Je me suis réconciliée avec Samuel Benchétrit.
Je sais que ça ne fera pas la couverture de Gala et que le Samuel en question se moque pas mal de se réconcilier avec toutes les femmes (im)parfaites de la terre. Mais tout de même.
Pourquoi étais-je fâchée avec Sam?
Sans doute parce que je le trouvais trop beau (arrogant),
trop célèbre (surtout pour de mauvaises raisons), trop « homme à femmes »
(façon Lucien de Rubempré) et surtout trop rebelle.
[Sous le prétexte fallacieux d’être né en banlieue, le brun ténébreux aime à s’ériger en défenseur passionné de celle-ci mais se trouve vite à court d’augments face
à ses contradicteurs (je pense à une altercation sur direct 8 avec Alain Finkielkraut). ]
Evidemment, ce « trop » était le fruit de l’impression cathodique, l’essence frelatée du personnage médiatique, car je n’ai jamais rencontré l’homme ni même lu ses oeuvres auto-fictives (Chroniques de l’asphalte, Récit d’un branleur).
Vous imaginerez donc aisément que lorsque j’ai vu l’affiche de son dernier film, une sorte d’iconographie adolescente à la provocation
gratuite, je me suis juré de ne pas aller voir le dernier opus de Samy.
J’ai eu tort. Car finalement j'ai vu J’ai toujours rêvé d’être un gangster. Et il en résulte qu’on peut oublier l’affiche, effacer "l’affreux" personnage médiatique décrit ci-dessus et passer un bon moment devant ce film-révérence.

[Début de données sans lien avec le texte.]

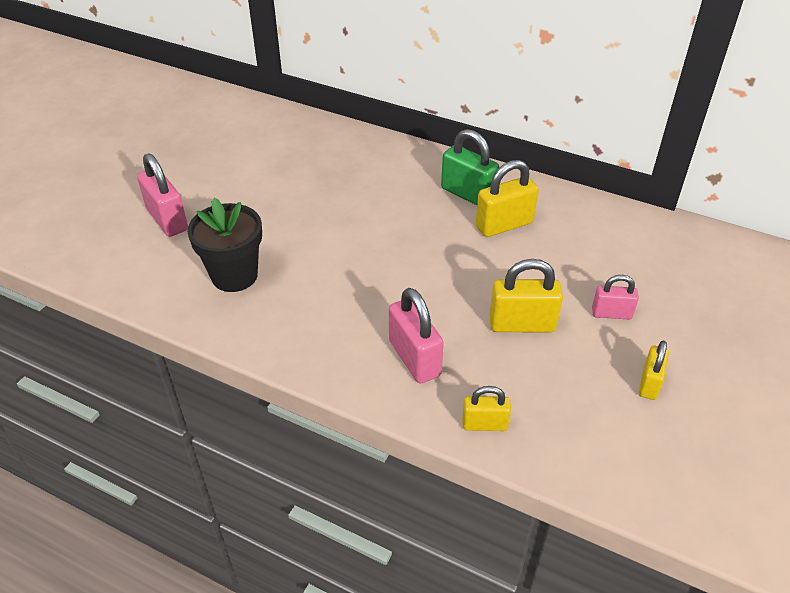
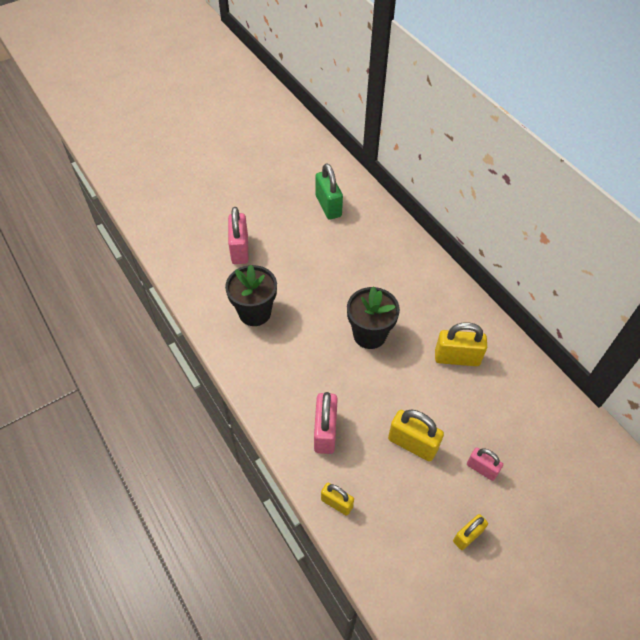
camera: 30 degrees right, 10 degrees up
(392, 242) = (369, 335): none -> black flower pot
(468, 194) = (449, 319): green padlock -> green padlock (328, 206)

Car Samuel Benchétrit est finalement un type très classe, capable d'esquisser une gracieuse révérence en hommage au cinéma
qui l'a précédé et élevé (le muet, le film noir, les films italiens des 60'), capable de faire un film de gangsters d'une douceur insoupçonnée, capable encore d'écrire des partitions ciselées à
des acteurs expérimentés (le génial Edouard Baer bedonnant, l'inimitable Jean Rocheford, le fantastique Laurent Terzief).